"Un jour je comprends c'est demain" : Camille Moravia

A mesure que le temps passe l'œuvre photographique et littéraire de Camille Moravia prend de plus en plus de dimension. Il est même étonnant que des galeries et des éditeurs conséquents ne l'aient pas encore repérée. Néanmoins, grâce à son Facebook et son camillemoraviablog.wordpress.com, nous pouvons suivre ses pérégrinations et apprécier sa profondeur de vue - à tous les sens du terme - là où l'humour ne perd jamais ses droits.

L'amour non plus. Même s'il change de registre. Mais lui aussi s’engouffrent tout entier dans l'humour. Pour le premier toutefois elle est capable d'aller même en banlieue. Pour autant elle chérit des paysages à l'espace plus vide pour voir ce qui en sort, en suinte et coule, pluie venue. C’est là que renaît celle qui nous capture par des images non réductibles aux mots, et par eux lorsque le noir se fait.


Bref Camille Moravia semble savoir de moins en moins où elle ne va pas. Elle ne s'interdit plus les codes qui permettent la réparation. Tout en restant à leur frontière.
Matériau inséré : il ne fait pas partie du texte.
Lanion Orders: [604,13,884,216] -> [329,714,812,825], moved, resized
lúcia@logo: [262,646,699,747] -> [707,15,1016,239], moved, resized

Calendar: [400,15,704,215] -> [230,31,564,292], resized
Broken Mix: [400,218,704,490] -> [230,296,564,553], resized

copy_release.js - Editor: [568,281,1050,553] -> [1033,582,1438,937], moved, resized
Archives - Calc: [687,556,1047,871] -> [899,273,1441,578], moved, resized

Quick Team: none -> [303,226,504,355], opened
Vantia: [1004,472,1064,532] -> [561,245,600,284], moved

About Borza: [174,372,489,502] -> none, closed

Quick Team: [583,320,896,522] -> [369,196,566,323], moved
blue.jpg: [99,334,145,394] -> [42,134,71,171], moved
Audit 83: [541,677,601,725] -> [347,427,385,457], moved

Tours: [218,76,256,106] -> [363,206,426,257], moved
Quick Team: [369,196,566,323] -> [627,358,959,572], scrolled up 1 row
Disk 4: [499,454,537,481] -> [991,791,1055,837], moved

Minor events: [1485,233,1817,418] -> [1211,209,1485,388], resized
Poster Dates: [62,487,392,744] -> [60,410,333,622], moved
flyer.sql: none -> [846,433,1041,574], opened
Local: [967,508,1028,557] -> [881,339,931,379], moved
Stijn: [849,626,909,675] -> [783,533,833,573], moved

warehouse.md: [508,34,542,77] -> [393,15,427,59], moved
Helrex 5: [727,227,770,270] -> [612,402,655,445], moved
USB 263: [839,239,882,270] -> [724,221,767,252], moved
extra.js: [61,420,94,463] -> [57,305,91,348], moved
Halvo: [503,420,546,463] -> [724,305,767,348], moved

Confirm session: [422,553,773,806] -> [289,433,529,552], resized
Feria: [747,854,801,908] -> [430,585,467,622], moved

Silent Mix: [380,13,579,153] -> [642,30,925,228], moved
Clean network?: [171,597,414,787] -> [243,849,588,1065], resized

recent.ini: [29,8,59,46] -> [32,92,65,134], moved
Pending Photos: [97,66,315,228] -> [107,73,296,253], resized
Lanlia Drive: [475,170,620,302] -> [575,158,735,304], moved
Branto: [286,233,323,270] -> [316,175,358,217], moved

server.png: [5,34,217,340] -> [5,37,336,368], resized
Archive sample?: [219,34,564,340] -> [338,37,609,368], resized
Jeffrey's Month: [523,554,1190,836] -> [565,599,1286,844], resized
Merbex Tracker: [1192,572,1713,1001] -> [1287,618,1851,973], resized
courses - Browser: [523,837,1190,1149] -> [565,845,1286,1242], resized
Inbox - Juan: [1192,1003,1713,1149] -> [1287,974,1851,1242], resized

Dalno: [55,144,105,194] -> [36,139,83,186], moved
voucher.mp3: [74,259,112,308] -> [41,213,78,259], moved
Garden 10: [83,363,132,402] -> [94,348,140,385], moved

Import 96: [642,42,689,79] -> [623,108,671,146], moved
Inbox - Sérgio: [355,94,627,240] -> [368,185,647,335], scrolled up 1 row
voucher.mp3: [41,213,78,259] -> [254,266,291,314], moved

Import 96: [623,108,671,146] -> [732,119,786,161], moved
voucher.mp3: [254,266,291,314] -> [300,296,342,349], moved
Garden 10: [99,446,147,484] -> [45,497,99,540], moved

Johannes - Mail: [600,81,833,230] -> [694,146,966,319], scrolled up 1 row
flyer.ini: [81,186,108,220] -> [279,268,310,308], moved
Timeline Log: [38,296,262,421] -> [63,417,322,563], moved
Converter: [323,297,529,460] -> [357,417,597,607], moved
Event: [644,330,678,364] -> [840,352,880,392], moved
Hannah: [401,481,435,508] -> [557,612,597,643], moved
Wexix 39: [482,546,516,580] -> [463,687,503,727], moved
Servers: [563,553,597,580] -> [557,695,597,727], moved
Si bien que ses réponses sans réponses sinon bancales s'ajustent à des questions judicieuses dans de beaux renversements de situations. Finis en quelques sortes les ratures, les ratages, les expériences sans lendemain qui demeurent floues. Un mouvement plus sûr prend de l'ampleur, file en train ou en route jusqu'à certaines gares où il est bon parfois de faire halte. Il y a encore des saisons des désirs. Mais Camille Moravia devient plus sage. Même si elle se plaît à récidiver en certaines errances.


Il se peut que grâce à elle le mâle, ce bois flotté, trouve encore "facilement un miroir dans lequel se réfugier (et) finit par finir pour ne plus penser". Mais s'il arrive à la diariste et photographe de fermer les yeux devant celui (ou celle) qui la regarde, elle ne s'en laisse pas conter. Au besoin pour se dire elle change de sexe ou modifie la syntaxe. Elle part encore en vacances, "aime les voitures en mouvement les maisons tristes les paysages vides les hôtels chers" mais s'adapte à tout : "Je m'adapte. Je mange des repas froids tomates avocats thon associés à du pain. Je tais mon nom, je travaille discrètement, je ne montre plus, j'invente des mots en décalés" Comprenez : elle s'efface. Comprenez surtout qu'elle existe. Qu'elle n'est jamais quoiqu'elle en dise à côté de la plaque. Qu'importe si les gestes de l'amant de passage sont  rudes comme une campagne triste et qu'un chien gueule dans le garage.